Il più popolare da noi è il ravanello tondo e rosso, mentre nelle culture asiatiche può pesare anche più di due chilogrammi.    

Composizione

Assolutamente ipocalorici, sono composti per lo più da acqua, da cui la loro primaria proprietà diuretica e depurativa.

100 grammi di ravanelli contengono solo 11 kcal, di cui ben il 95% di acqua.

In più, sono ricchi di sali minerali (sodio, potassio, ferro, fosforo e calcio) e vitamine del gruppo B: per questo fin dall’antichità legati alla depurazione e all’azione lassativa, al buon sonno e al rilassamento muscolare, nonché alla cura delle infiammazioni respiratorie.

Proprietà dei ravanelli

Contrastano la ritenzione  idrica e la cellulite: grazie al contenuto di potassio e all’elevata quantità di acqua, il consumo di ravanelli è in grado di stimolare la diuresi, evitando l’accumulo di liquidi e quindi aiutano a contrastare la cellulite. 

Abbassano la pressione arteriosa: il potassio contenuto nei ravanelli contrasta la pressione alta in quanto favorisce l’eliminazione dei liquidi in eccesso e diminuisce allo stesso tempo la ritenzione idrica.

Sono disintossicanti: grazie alle fibre, alla grande quantità di acqua e alla presenza di zolfo, un minerale non metallico che equilibra il pH della pelle e disintossica dalle tossine

accumulate; un regolare consumo di ravanelli aiuta a eliminare scorie e sostanze estranee dannose per l’organismo depurando soprattutto il fegato e i reni. 

Favoriscono la perdita di peso: le poche calorie dei ravanelli, unite alla presenza di fibre e al basso indice glicemico, rendono questi ortaggi utili nell’ambito di un regime dietetico ipocalorico. 

Svolgono una funzione antibatterica: alcune sostanze presenti in radici e foglie sono in grado di bloccare la diffusione batterica quindi presentano un’azione antisettica. Consumateli se avete il raffreddore o l’influenza, vi aiuteranno ad accelerare il processo di guarigione. 

Contrastano l’azione dei radicali liberi: grazie al contenuto di antiossidanti quali la vitamina C, il beta-carotene, luteina e zeaxantina, i ravanelli proteggono dai danni ossidativi provocati dai radicali liberi, contrastando l’invecchiamento cellulare. 

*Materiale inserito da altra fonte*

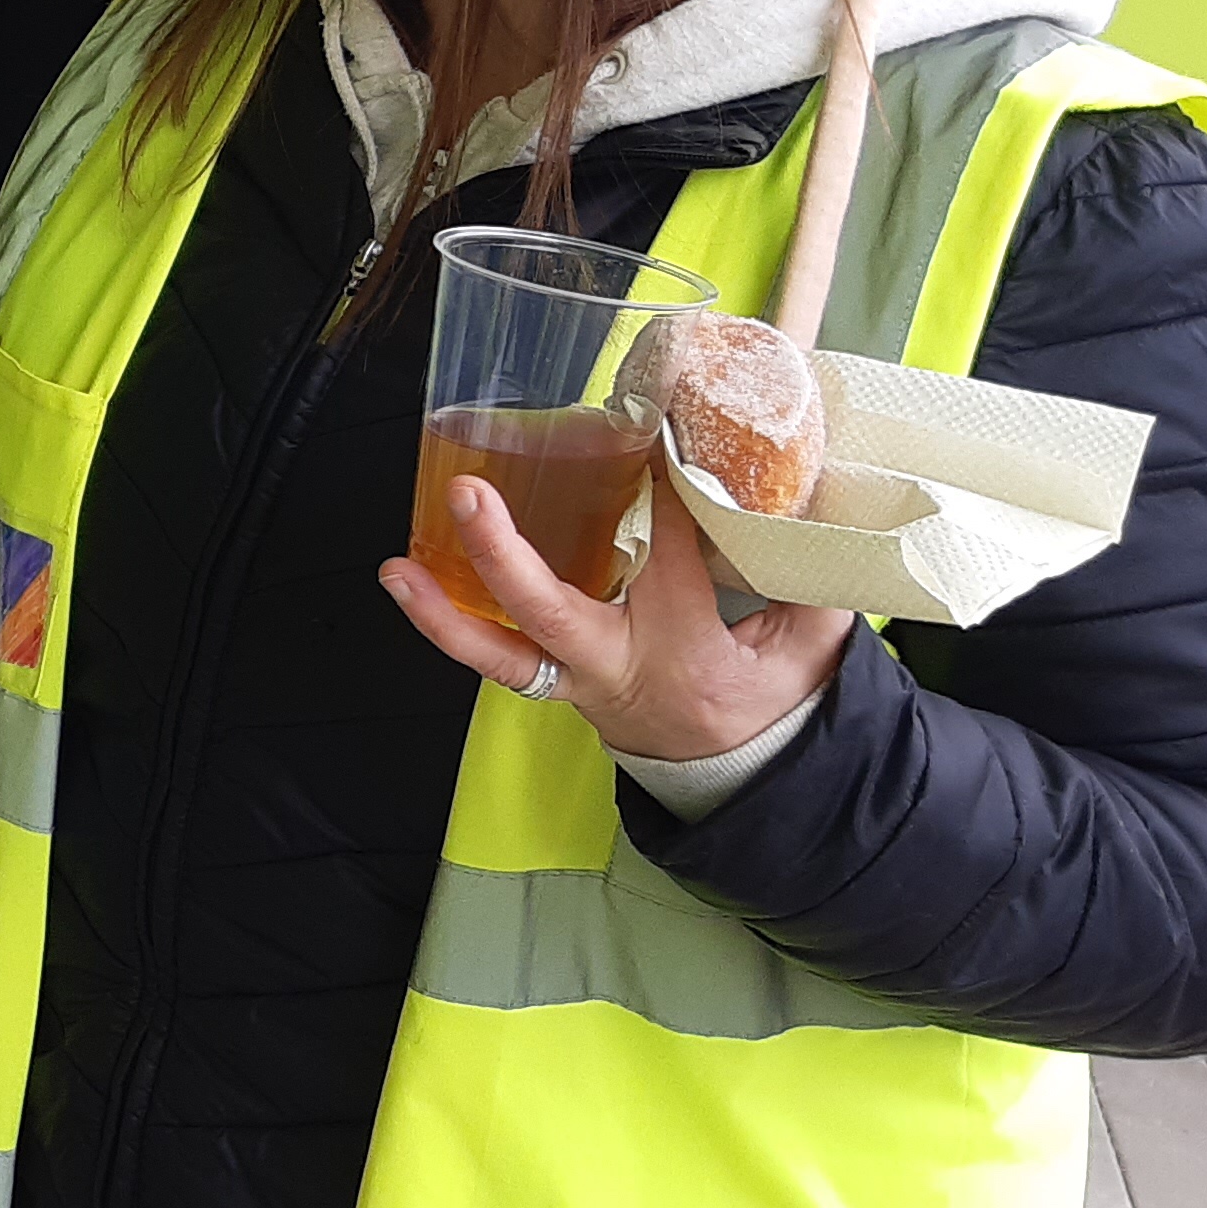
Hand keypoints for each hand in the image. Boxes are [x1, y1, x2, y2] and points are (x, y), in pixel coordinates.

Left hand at [381, 475, 854, 764]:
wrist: (729, 772)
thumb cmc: (766, 698)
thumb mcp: (810, 646)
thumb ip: (808, 576)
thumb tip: (806, 493)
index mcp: (686, 648)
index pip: (666, 559)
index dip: (658, 497)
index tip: (650, 435)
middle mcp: (616, 665)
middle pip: (551, 613)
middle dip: (505, 556)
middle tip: (469, 495)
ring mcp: (575, 679)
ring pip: (500, 654)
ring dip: (443, 613)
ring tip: (396, 569)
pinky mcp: (550, 680)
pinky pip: (495, 657)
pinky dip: (450, 623)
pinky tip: (408, 579)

Sono antielmintici: i ravanelli contrastano la formazione di parassiti a livello intestinale. Per questo una volta erano utilizzati per eliminare vari tipi di vermi intestinali. 

Curiosità e consigli

Quando acquistate i ravanelli devono avere le foglie intatte, fresche e senza segni di alterazione, la radice deve essere soda, liscia e di un rosso intenso, non molle, avvizzita o di colore spento. I ravanelli freschi con le foglie possono stare in frigo, conservati in un sacchetto di carta che assorba l’umidità, per 3 / 4 giorni,  mentre senza foglie possono durare anche qualche settimana. Dei ravanelli non si getta niente: le foglie fresche sono buonissime mescolate nell’insalata mista oppure da provare in una frittata.

I ravanelli si possono anche assumere a scopo sedativo della tosse e contro le infezioni delle vie respiratorie, sotto forma di infuso e decotto usando anche foglie e fiori.

In caso di puntura di insetto o di zanzara, tagliare a metà un ravanello e strofinarlo sulla parte interessata come lenitivo del prurito.

I ravanelli calmano la tosse e rilassano il sistema nervoso: in questo caso consigliamo di assumere più volte al giorno, 1 cucchiaino di puro succo di ravanello, in cui tutti gli elementi nutritivi sono concentrati.

È curioso sapere che in Giappone esiste una varietà di ravanello chiamata Daikon che ha delle dimensioni enormi: può raggiungere 1 metro di lunghezza e arrivare a pesare sino a 4 kg.